▶ [Given request 1] In the breakup post below, during which month did the ex convince the writer to take her back?
▶ [Given request 2] Copy the stretch of the breakup post from "However when I" through "top 100 reasons.".

▶ [Page]
However when I read other peoples breakups I always see "love, but not in love"... "just doesnt have the same feelings"... "not ready to committ"... "wanted to time alone".... "not ready for something serious, wants to have 'fun'".... "cheated on me"...... u know the top 100 reasons.

 

The ONLY solid advice one can give to the above is "move on, theres nothing you can do, its over!" Its a classic breakup with a classic solution...

 

Why do I feel that my situation is so different?

I still have problems trying to figure out why my ex wont give it another shot. My story is under post "2nd breakup..." but I'll summarize in quick points:

 

She broke my heart last August, she ended things "for good". I got over her, yet she surprisingly convinced me to take her back in January. Said she was stupid, realized she cant live without me and we are stupid for not fighting through this when we have something so special.

Things were going OK (lots of room for improvement) but I broke up with her last week. (more of a self defence mechanism because I was sure it was coming on her end).

I called her the next morning to take her back, she says shes 100% done and wont even try anymore.

 

I just dont get it. I read her blog today (mistake maybe) and she says "Im missing someone so much right now, even though I know im doing the right thing. I love him very much, but know that I did what had to be done I have to force myself to move on. Atleast this time I have the support from my family and friends... support I need to get on with my life and move on for the better"

▶ [Records]
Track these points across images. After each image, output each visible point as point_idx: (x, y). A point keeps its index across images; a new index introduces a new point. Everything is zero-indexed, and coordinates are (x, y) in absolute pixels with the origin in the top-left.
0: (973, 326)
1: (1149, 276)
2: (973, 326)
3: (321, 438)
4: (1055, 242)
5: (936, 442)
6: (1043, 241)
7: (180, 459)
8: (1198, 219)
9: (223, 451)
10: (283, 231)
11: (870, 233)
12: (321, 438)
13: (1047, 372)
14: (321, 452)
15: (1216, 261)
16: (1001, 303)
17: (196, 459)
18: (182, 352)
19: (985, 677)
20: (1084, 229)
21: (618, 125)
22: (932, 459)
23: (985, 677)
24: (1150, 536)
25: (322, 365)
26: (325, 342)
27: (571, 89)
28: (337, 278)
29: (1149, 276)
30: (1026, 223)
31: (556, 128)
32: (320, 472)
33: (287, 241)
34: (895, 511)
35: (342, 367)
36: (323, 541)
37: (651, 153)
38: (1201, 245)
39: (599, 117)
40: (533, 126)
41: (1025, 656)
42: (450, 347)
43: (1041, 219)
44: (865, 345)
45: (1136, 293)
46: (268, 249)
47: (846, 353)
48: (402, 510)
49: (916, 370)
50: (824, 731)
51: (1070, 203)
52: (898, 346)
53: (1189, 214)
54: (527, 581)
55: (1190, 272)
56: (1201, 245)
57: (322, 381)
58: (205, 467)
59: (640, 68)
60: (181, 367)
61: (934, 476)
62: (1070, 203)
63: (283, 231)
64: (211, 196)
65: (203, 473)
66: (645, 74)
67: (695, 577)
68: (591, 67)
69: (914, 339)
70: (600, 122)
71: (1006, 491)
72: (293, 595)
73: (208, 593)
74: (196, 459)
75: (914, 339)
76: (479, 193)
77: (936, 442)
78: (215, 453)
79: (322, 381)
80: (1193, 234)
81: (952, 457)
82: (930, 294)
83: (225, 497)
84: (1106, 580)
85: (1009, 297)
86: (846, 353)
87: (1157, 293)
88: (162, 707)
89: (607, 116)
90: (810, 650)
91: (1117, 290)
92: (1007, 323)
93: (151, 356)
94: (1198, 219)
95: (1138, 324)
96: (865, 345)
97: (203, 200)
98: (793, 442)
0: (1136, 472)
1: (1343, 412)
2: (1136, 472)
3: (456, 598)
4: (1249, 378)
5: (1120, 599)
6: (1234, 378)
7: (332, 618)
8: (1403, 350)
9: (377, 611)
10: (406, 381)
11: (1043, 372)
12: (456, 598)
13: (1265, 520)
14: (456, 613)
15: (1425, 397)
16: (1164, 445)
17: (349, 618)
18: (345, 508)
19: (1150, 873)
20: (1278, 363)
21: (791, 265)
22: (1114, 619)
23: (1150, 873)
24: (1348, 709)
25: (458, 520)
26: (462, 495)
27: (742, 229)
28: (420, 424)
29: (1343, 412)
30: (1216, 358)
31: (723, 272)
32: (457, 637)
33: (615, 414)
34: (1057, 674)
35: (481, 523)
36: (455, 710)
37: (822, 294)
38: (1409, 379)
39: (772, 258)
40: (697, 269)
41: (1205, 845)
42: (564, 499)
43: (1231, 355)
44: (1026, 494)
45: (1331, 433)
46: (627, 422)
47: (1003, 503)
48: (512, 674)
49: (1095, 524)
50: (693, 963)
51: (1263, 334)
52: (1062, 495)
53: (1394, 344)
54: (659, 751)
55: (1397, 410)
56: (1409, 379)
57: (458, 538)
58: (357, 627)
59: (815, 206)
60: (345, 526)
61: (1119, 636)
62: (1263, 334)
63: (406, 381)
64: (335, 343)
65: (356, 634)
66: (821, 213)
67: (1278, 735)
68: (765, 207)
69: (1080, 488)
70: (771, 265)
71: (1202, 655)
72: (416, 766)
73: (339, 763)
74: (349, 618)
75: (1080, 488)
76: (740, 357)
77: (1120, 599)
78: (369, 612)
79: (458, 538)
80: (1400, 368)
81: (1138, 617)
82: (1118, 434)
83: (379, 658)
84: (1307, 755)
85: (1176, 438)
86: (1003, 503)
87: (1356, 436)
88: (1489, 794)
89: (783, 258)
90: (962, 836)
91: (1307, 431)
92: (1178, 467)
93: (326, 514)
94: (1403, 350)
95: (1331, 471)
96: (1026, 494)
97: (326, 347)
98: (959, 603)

▶ [Correct response 1] January

▶ [Correct response 2]
However when I read other peoples breakups I always see "love, but not in love"... "just doesnt have the same feelings"... "not ready to committ"... "wanted to time alone".... "not ready for something serious, wants to have 'fun'".... "cheated on me"...... u know the top 100 reasons.